TEMPO.CO, Jakarta - Pengungsi banjir di Kampung Melayu, Jakarta Timur mengeluhkan pembagian sumbangan logistik yang tidak merata. Ena, 52 tahun, mengatakan, pengungsi lain mendapat pasokan logistik lebih.
"Yang lain disimpan sendiri makanannya," ujar dia, Sabtu 19 Januari 2013. Ena mencontohkan, ketika ada pembagian biskuit pada Jumat, 18 Januari 2013, pengungsi yang satu tenda dengan dia memperoleh biskuit, tapi tidak dibagi ke yang lain.
Alasannya, si tetangga mengambil sendiri ke posko Badan Nasional Penanggulangan Bencana di ujung deretan tenda pengungsi.
Yuyum Alawiyah, 48 tahun, dan Hamidah, 52 tahun mengungkap persoalan yang sama. "Kami enggak tahu di posko depan ada logistik apa yang baru datang.
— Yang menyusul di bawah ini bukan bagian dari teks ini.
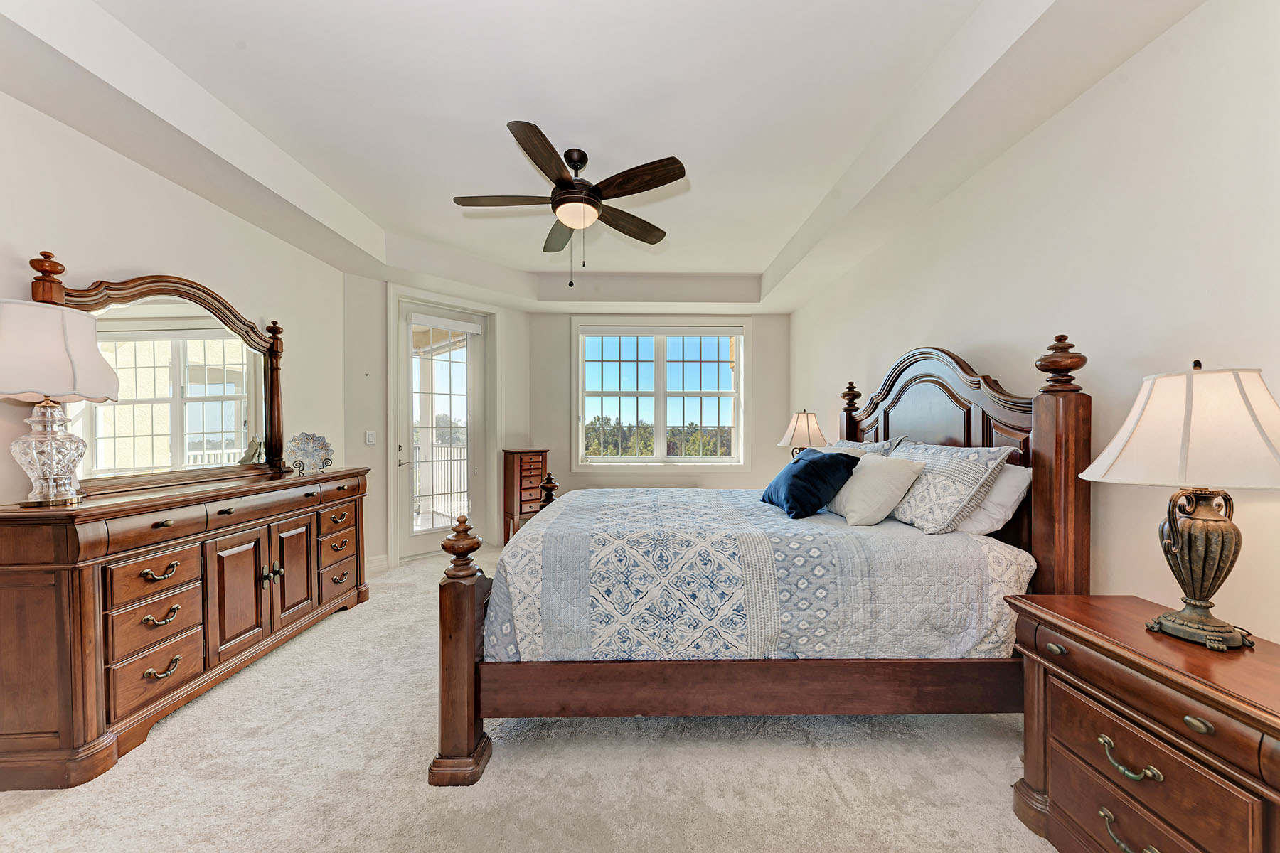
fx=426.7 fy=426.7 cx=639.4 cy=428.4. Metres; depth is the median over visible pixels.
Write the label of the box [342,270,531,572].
door wall
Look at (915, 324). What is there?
right wall
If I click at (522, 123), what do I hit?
ceiling fan
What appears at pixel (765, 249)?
ceiling
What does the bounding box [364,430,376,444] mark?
light switch
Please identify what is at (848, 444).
patterned pillow
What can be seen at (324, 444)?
decorative plate
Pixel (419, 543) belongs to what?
glass door
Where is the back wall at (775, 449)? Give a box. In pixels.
[526,310,791,491]
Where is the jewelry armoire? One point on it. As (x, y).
(514, 476)
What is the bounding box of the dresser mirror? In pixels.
[31,251,290,497]
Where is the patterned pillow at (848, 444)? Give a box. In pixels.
[813,437,905,456]
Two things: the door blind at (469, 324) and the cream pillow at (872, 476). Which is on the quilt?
the cream pillow at (872, 476)
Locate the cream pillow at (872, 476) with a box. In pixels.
[827,451,925,527]
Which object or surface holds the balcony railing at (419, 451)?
on the ground
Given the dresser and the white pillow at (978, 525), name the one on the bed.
the white pillow at (978, 525)
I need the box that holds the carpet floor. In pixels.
[0,536,1056,852]
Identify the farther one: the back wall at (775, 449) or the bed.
the back wall at (775, 449)
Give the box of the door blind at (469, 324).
[406,312,482,335]
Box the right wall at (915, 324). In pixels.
[790,0,1279,644]
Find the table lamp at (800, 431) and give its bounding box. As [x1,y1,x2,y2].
[778,410,827,456]
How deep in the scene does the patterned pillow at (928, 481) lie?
1.93 m
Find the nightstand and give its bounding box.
[1005,593,1279,852]
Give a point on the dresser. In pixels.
(58, 588)
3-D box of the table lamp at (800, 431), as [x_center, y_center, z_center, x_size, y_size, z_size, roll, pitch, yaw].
[1.470,0.170,3.826,0.412,0.679,0.415,0,0,-1]
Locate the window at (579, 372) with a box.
[573,316,750,471]
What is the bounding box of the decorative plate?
[285,431,334,474]
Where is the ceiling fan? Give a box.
[452,118,686,287]
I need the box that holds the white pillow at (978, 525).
[957,463,1033,537]
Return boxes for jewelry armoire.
[500,448,549,544]
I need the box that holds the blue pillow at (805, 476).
[763,448,858,519]
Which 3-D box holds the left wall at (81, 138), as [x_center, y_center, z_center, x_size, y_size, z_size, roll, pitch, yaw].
[-2.534,-0.198,1.503,0.152,2.976,4.681,0,0,-1]
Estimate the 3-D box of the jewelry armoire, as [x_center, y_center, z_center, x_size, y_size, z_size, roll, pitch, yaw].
[-1.229,0.738,4.598,0.414,1.035,0.356,0,1,-38]
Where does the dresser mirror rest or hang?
on the dresser
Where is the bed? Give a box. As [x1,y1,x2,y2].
[433,332,1089,788]
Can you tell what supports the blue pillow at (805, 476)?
on the quilt
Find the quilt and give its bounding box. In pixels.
[484,487,1035,663]
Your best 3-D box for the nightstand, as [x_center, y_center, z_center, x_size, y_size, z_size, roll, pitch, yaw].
[1.461,0.927,1.114,0.492,0.716,0.753,0,0,-1]
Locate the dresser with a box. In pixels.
[0,465,369,789]
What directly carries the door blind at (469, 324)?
attached to the glass door at (419, 543)
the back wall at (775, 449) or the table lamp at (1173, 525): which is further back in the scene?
the back wall at (775, 449)
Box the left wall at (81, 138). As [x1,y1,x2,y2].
[0,92,351,516]
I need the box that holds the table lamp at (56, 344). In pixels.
[0,297,120,506]
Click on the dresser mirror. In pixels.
(249, 379)
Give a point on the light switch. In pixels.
(369, 436)
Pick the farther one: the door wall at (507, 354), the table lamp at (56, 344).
the door wall at (507, 354)
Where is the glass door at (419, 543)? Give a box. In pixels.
[398,297,487,564]
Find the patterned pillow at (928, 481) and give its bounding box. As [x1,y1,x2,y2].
[884,440,1007,535]
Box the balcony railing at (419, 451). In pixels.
[412,442,468,520]
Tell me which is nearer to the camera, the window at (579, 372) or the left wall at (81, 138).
the left wall at (81, 138)
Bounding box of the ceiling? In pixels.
[0,0,1215,312]
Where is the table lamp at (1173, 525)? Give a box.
[1080,356,1279,649]
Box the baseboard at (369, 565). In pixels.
[364,553,388,574]
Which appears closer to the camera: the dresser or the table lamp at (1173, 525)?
the table lamp at (1173, 525)
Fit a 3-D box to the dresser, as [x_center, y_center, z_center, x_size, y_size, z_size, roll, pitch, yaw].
[-2.242,0.785,2.341,0.504,0.992,1.754,0,0,-1]
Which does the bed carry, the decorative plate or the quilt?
the quilt
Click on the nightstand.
(1178, 675)
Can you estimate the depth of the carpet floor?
1.57 m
Pas ke sana, sudah habis," kata Hamidah mengenang pembagian selimut kemarin.
"Harusnya sumbangan itu dipaketin terus dibagi satu-satu," usulan Ena. "Kami kan sirik juga mau ngemil," dia berujar lagi. Ena mengaku kerap terlalu kenyang dengan suguhan nasi yang datang cukup sering. "Lagian enggak ada MCK, kan repot kalau kami mau ke toilet," kata Yuyum.
Karena itu, Fatoni, suami Yuyum kini sering jalan-jalan ke posko BNPB untuk mencari informasi tambahan logistik. "Siapa cepat dia dapat," komentar bapak 56 tahun itu. Jika pengungsi tidak proaktif mengambil logistik ke posko utama, kecil kemungkinan mereka kebagian.
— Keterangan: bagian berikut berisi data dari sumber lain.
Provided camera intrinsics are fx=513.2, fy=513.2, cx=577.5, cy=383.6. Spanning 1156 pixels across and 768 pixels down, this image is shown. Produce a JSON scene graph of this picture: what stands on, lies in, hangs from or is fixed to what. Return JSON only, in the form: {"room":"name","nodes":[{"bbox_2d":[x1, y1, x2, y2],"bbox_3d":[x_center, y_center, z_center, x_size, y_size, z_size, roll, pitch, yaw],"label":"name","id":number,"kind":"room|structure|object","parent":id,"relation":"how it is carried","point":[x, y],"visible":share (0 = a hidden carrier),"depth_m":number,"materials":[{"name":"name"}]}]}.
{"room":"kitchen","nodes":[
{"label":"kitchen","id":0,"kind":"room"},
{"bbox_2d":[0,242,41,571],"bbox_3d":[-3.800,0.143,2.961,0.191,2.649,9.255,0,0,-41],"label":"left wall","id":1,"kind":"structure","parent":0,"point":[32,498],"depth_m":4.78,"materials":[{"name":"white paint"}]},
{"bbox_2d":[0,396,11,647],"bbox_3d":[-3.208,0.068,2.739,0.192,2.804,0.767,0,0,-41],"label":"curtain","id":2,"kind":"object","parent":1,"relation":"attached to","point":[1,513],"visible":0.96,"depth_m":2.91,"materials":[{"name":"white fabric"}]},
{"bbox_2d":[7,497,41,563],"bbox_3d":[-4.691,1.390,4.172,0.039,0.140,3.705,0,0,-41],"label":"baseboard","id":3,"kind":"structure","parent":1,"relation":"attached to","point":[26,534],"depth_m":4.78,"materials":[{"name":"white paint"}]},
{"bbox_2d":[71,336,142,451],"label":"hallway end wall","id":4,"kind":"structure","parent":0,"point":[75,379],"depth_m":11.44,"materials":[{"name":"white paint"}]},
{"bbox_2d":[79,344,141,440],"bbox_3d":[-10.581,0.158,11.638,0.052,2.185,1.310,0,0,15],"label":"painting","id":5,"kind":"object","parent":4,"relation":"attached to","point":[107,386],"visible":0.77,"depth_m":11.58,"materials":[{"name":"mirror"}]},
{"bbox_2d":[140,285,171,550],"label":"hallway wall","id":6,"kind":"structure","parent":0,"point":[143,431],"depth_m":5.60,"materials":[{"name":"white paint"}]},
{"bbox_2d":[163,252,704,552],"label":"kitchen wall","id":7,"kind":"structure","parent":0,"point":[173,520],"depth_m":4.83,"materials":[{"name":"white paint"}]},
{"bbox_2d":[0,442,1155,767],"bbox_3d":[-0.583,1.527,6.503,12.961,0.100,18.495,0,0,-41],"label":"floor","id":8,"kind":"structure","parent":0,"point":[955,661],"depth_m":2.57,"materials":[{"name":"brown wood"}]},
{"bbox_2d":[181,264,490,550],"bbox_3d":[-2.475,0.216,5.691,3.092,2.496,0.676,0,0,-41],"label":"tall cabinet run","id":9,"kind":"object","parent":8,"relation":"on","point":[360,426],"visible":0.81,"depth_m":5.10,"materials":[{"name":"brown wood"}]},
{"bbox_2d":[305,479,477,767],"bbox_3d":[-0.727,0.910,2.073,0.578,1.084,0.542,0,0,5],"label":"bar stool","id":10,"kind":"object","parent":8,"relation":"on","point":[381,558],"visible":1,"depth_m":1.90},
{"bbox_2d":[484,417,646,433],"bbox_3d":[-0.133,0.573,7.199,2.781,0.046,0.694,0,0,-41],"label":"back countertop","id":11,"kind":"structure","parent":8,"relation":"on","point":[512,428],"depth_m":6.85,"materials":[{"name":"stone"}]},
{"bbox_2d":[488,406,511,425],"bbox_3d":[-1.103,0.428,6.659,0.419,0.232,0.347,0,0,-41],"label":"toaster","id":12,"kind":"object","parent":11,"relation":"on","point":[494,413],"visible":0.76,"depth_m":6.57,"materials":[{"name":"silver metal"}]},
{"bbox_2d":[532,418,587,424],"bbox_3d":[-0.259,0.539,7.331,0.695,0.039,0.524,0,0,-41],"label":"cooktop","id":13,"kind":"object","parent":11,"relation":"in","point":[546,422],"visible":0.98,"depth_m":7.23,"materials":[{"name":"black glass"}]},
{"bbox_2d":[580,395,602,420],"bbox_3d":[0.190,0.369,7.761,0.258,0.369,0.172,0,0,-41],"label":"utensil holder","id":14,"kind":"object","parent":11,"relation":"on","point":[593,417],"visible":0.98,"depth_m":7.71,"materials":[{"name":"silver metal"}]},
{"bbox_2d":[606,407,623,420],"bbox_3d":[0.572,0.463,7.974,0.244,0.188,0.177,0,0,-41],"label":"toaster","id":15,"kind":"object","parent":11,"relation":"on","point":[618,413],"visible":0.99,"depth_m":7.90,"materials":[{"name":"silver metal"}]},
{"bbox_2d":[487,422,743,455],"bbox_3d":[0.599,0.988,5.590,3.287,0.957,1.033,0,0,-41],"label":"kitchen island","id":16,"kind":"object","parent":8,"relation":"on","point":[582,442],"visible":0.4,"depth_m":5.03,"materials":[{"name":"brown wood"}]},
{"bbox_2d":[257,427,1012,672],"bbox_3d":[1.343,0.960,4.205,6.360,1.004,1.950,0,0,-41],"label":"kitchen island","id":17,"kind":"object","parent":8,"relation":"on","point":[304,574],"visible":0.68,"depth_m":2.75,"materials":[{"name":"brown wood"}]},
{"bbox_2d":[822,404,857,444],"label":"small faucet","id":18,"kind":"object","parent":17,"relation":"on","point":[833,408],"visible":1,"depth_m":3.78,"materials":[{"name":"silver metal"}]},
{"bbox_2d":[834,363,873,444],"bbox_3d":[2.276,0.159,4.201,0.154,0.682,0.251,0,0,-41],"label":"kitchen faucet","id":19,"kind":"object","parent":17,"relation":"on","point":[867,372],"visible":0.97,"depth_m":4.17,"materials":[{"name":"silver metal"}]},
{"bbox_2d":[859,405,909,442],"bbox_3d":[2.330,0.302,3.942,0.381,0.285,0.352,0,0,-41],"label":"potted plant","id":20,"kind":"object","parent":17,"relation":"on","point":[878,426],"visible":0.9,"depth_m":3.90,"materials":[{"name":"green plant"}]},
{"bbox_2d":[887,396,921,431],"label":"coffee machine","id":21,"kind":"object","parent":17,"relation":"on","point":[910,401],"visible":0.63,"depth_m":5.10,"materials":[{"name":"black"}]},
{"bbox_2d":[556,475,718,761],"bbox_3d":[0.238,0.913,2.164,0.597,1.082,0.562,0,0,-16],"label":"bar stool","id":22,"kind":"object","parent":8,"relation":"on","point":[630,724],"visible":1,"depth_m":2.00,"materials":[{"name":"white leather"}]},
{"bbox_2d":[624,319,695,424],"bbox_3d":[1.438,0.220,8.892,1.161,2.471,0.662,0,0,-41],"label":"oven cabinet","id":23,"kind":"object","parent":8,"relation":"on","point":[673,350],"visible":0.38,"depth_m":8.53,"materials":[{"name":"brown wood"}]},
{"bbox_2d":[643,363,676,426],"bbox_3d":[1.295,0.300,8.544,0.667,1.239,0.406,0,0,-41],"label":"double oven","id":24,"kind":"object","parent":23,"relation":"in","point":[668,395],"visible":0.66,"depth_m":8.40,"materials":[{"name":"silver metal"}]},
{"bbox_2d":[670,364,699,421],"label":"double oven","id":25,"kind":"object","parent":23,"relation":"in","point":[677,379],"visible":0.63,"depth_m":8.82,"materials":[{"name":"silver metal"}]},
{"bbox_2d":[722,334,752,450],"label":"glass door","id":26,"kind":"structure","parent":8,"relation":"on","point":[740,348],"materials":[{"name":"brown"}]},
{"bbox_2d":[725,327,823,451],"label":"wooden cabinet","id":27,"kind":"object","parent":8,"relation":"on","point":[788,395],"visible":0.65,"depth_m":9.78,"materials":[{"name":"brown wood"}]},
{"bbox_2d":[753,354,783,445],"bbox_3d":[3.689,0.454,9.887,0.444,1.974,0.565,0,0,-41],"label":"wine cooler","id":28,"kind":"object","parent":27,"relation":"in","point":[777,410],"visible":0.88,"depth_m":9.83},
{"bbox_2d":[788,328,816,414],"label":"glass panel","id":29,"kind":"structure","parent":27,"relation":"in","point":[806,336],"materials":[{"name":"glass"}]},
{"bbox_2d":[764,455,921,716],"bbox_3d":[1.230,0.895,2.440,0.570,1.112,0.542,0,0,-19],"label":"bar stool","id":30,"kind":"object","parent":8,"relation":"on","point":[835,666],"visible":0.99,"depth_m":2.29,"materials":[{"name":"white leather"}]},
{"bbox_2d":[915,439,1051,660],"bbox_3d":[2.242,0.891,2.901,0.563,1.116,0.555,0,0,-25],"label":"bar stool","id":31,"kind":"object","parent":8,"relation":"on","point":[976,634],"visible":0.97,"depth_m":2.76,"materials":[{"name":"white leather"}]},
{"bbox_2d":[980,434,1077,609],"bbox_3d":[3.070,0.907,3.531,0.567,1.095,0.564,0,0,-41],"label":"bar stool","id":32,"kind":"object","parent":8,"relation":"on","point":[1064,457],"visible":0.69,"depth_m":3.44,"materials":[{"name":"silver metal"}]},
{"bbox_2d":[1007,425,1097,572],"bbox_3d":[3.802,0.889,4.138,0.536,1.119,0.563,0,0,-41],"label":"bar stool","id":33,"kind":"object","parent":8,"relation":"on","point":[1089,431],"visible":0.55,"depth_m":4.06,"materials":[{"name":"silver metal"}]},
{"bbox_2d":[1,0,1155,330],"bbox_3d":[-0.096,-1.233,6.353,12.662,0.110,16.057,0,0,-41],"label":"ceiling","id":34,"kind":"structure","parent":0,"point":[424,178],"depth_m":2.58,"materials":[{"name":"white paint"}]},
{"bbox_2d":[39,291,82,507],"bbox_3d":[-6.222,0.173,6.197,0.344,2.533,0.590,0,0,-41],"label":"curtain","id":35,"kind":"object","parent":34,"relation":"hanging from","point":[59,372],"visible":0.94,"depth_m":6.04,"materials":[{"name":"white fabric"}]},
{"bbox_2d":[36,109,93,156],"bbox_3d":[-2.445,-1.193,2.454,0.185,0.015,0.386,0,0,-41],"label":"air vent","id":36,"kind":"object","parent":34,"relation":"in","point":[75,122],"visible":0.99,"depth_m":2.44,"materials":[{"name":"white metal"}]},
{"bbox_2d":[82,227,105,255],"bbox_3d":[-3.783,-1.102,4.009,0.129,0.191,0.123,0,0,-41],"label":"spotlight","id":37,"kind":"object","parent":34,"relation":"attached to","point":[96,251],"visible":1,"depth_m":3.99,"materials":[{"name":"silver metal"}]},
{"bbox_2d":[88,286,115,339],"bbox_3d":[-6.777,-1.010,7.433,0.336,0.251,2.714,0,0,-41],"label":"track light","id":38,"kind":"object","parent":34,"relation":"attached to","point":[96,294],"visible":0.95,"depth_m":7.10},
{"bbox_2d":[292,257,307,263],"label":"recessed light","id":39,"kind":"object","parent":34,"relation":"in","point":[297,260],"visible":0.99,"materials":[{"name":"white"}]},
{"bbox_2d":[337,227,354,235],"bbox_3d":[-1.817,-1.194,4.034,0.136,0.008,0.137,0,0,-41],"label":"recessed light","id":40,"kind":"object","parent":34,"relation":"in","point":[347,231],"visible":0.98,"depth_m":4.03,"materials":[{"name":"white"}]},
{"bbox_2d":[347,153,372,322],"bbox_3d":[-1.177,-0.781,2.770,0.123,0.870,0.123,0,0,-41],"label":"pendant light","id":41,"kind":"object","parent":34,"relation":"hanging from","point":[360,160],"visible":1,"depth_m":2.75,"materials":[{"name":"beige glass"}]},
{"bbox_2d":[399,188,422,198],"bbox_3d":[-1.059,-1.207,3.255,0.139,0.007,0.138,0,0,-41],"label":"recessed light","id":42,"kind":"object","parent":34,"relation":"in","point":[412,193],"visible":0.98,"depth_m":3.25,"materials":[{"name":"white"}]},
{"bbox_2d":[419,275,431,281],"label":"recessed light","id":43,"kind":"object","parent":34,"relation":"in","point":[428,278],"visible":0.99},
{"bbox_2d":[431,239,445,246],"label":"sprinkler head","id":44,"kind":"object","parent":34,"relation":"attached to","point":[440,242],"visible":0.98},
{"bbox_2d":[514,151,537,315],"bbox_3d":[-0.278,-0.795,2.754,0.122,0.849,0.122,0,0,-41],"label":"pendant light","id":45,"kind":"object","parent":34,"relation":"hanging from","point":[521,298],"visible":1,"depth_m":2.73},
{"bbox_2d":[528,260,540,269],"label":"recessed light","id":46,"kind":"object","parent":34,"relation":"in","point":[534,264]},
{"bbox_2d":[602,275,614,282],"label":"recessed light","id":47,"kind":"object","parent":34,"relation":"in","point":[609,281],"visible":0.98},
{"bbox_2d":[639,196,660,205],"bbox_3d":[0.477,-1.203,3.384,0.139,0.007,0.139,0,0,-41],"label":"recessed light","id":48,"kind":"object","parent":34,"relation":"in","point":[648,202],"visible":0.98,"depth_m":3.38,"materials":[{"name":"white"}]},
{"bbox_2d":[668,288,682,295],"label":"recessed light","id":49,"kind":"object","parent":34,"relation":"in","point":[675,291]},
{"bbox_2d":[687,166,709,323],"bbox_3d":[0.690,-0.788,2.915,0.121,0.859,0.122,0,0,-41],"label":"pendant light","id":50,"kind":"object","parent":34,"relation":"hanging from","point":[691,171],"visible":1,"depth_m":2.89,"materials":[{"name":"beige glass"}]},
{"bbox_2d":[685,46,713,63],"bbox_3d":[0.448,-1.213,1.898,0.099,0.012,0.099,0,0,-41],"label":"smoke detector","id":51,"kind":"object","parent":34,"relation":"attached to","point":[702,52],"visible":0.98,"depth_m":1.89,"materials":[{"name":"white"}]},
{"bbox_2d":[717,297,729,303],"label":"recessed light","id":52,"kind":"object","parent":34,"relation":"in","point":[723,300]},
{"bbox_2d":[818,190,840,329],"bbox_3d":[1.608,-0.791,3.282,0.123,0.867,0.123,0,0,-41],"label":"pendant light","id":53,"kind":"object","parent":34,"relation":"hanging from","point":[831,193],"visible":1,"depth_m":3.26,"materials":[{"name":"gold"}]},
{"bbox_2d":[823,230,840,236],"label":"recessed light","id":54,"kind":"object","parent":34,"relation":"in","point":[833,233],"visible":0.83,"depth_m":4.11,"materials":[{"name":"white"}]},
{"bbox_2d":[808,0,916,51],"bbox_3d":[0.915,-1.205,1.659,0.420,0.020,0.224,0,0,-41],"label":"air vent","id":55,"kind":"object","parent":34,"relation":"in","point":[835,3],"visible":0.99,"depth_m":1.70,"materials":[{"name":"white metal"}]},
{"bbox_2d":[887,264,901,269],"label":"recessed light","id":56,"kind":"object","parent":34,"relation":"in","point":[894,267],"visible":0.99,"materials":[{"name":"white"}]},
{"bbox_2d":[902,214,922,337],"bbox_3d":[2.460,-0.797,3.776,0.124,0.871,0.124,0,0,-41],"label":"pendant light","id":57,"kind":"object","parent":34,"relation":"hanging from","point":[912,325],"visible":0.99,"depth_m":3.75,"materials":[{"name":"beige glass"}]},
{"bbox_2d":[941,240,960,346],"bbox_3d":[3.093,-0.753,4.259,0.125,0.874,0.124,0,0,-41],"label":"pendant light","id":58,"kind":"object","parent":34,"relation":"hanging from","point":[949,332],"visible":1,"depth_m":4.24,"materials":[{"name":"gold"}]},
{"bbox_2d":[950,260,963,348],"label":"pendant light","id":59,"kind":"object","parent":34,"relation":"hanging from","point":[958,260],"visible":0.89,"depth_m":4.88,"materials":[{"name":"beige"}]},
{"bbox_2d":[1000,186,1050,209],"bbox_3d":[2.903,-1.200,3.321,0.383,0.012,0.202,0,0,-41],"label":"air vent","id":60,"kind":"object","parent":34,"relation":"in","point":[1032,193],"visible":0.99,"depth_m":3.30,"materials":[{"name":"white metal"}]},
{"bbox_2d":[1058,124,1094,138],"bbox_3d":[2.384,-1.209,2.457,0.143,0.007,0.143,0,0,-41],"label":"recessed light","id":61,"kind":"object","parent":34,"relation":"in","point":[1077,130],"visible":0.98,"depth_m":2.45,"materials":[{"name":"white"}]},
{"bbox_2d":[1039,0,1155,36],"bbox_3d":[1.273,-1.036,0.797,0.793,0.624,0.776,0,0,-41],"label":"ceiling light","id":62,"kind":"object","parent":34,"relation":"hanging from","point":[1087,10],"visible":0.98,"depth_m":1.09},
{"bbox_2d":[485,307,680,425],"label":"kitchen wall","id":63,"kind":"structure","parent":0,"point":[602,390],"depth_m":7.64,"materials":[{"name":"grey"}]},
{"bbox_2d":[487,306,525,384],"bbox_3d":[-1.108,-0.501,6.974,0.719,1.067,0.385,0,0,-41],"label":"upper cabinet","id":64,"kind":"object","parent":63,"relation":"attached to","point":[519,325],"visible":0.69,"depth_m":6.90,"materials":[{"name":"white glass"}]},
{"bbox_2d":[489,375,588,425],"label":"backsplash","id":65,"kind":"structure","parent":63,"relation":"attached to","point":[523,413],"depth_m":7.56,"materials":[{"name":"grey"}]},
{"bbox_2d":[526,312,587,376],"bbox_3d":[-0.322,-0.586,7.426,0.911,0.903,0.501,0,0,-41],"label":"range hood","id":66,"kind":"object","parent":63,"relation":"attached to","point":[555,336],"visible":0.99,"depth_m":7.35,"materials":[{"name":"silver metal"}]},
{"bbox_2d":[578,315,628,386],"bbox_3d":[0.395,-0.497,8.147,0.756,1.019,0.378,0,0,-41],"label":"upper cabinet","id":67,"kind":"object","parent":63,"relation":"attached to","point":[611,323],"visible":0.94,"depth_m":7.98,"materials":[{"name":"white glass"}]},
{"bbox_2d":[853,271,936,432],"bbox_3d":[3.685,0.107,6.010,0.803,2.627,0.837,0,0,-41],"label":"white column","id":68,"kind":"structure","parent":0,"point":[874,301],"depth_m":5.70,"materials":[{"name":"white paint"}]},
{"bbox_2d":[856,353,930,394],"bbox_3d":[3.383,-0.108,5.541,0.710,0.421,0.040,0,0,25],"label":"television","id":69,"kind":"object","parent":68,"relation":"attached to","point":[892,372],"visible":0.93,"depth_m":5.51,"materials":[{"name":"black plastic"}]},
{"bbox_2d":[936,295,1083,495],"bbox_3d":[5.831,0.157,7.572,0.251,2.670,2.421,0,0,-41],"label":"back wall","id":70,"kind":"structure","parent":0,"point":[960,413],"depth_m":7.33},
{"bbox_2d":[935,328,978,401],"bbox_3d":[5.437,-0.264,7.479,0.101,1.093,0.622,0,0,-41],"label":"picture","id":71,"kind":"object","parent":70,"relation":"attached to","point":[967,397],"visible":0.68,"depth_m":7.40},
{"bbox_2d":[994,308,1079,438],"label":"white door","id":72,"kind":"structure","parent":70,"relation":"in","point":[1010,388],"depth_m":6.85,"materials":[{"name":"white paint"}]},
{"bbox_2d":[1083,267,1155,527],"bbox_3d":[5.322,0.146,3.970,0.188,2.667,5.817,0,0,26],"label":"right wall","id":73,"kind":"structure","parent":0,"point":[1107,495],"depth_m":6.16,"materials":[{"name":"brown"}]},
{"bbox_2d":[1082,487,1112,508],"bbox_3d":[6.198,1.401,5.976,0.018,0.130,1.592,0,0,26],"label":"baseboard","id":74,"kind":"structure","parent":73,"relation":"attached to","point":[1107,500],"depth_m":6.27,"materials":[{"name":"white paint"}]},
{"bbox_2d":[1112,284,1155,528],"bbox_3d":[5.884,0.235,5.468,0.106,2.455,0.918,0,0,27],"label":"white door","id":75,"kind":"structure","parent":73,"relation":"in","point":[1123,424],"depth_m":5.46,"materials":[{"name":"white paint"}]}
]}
Lurah Kampung Melayu, Bambang Pangestu mengakui adanya pembagian logistik yang tidak merata ke semua tenda pengungsi. "Ya memang begitu (tidak rata). Jadi masyarakat ingin bantuan langsung ke tendanya."
Namun dia bilang, bantuan tidak bisa dipaketkan satu per satu karena keterbatasan tenaga. Dia menambahi, banyak pula bantuan dari perusahaan maupun ormas dalam bentuk bahan mentah. Sehingga, tidak bisa dibagikan langsung ke pengungsi. "Bagaimana mereka mengolahnya?" Jadi bantuan tersebut disalurkan ke dapur umum.